Kreiskliniken Günzburg-Krumbach und Universitätsklinikum Augsburg intensivieren Zusammenarbeit in der Herzmedizin

Kooperationsvertrag stärkt Versorgung, Lehre und Forschung in Kardiologie und Herzchirurgie

Günzburg/Augsburg – Die Kreiskliniken Günzburg-Krumbach sind seit dem 1. November Lehrkrankenhaus der Universität Augsburg. Jetzt haben beide Häuser ihre Zusammenarbeit in der Herzmedizin weiter intensiviert: Am Montag unterzeichneten die Klinikvorstände und verantwortlichen Chefärzte den „Kooperationsvertrag Kardiologie“.

Die Vereinbarung legt die Grundlage für ein enges Zusammenwirken in der Inneren Medizin, Kardiologie und Herzchirurgie. Ziel sei es, die jeweiligen Leistungsschwerpunkte zu betonen. Für das Universitätsklinikum Augsburg (UKA) bedeutet dies insbesondere die Stärkung der Supra-Maximalversorgung durch die Behandlung hochkomplexer Krankheitsbilder sowie die Verstärkung von Aufgaben in Lehre und Forschung.

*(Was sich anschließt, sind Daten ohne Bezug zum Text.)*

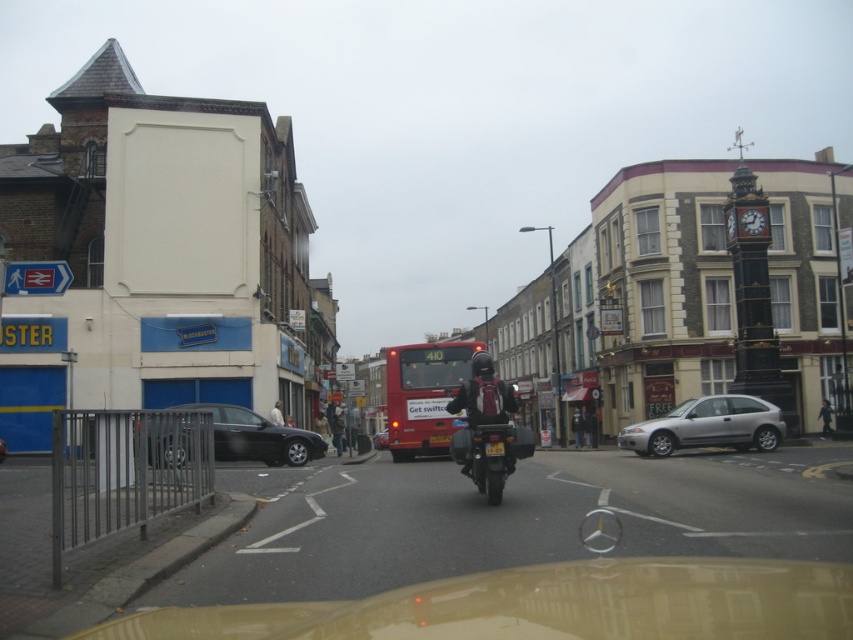
From the picture: You are standing at the center of the street and want to locate the gold metallic car at lower center. According to the coordinates provided, in which direction should you look to find it?

The gold metallic car at lower center is located at coordinates point [546,605]. Since the coordinate system places the origin at the bottom left corner, looking towards the lower center direction would help locate it.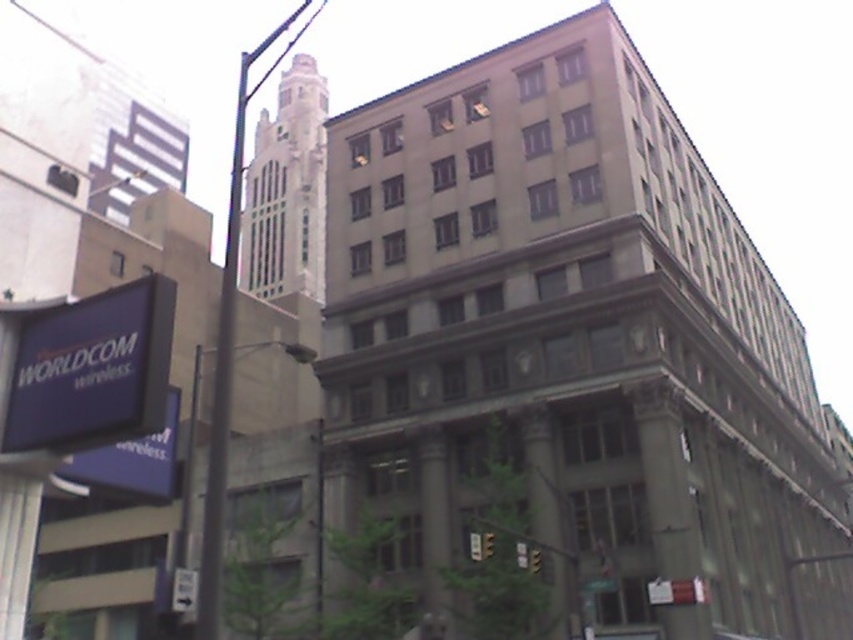
Can you confirm if blue plastic sign at lower left is positioned to the left of metallic pole at left?

Incorrect, blue plastic sign at lower left is not on the left side of metallic pole at left.

Does blue plastic sign at lower left have a larger size compared to metallic pole at left?

Actually, blue plastic sign at lower left might be smaller than metallic pole at left.

Which is behind, point (33, 422) or point (225, 442)?

Positioned behind is point (33, 422).

You are a GUI agent. You are given a task and a screenshot of the screen. Output one action in this format:
    pyautogui.click(x=<x>, y=<y>)
    Task: Click on the blue plastic sign at lower left
    Image resolution: width=853 pixels, height=640 pixels.
    Given the screenshot: What is the action you would take?
    coord(91,369)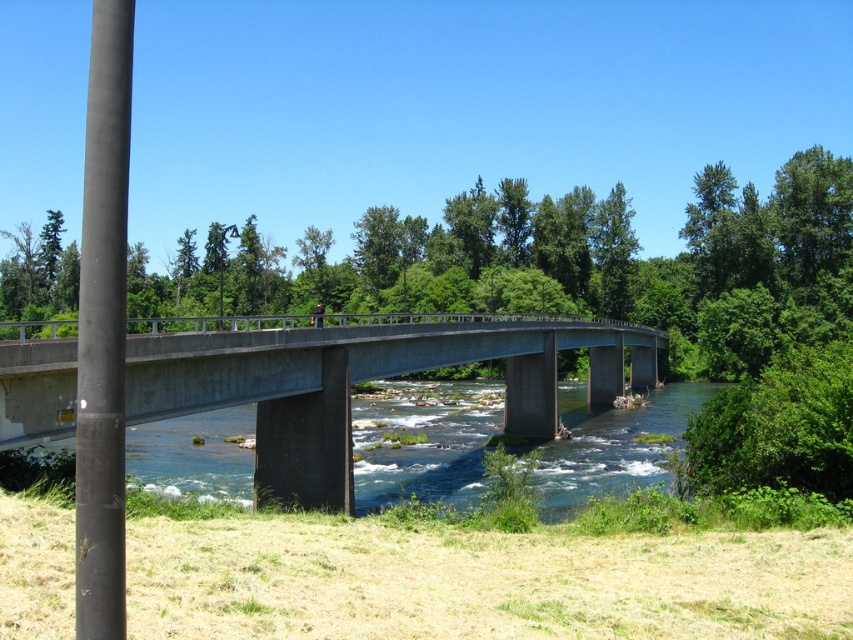
Does concrete bridge at center appear over smooth black pole at left?

No.

Is point (50, 406) in front of point (91, 256)?

No, it is behind (91, 256).

This screenshot has width=853, height=640. What are the coordinates of `concrete bridge at center` in the screenshot? It's located at (358, 381).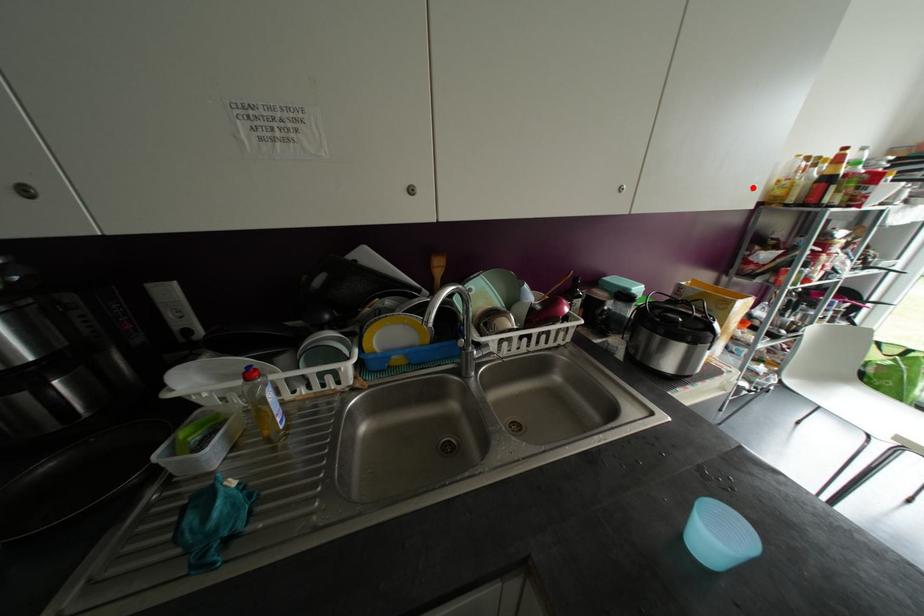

Ein zentraler Bestandteil der Kooperation sind interdisziplinäre Fallkonferenzen – die sogenannten Heart-Team-Besprechungen – die bereits seit Oktober wöchentlich stattfinden. Dabei werden stationäre Patienten der Kreiskliniken vorgestellt, und Herzspezialisten tauschen sich mit den Kollegen des UKA zur Unterstützung der Behandlung aus. Prof. Dr. med. Klaus Markstaller, Ärztlicher Direktor des UKA, betonte, dass Vertrauen und professionelle Kommunikation das Projekt tragen: „Das Projekt diene sehr dem Wohle der Patienten, es sei gut für das Personal, die Kliniken und deren Träger.“

Zusätzlich steht das ärztliche Fachpersonal des UKA den Kreiskliniken in verschiedenen Leistungsbereichen der Kardiologie für konsiliarärztliche Rücksprachen zur Verfügung – telefonisch oder via Telekonsil, bei Bedarf auch in Anwesenheit des Patienten. Prof. Dr. med. Philip Raake sieht hierin „einen schnellen Versorgungsweg in die Spitzenmedizin“ und bietet zudem Qualifizierungen von Pflegekräften für das Herzkatheterlabor an.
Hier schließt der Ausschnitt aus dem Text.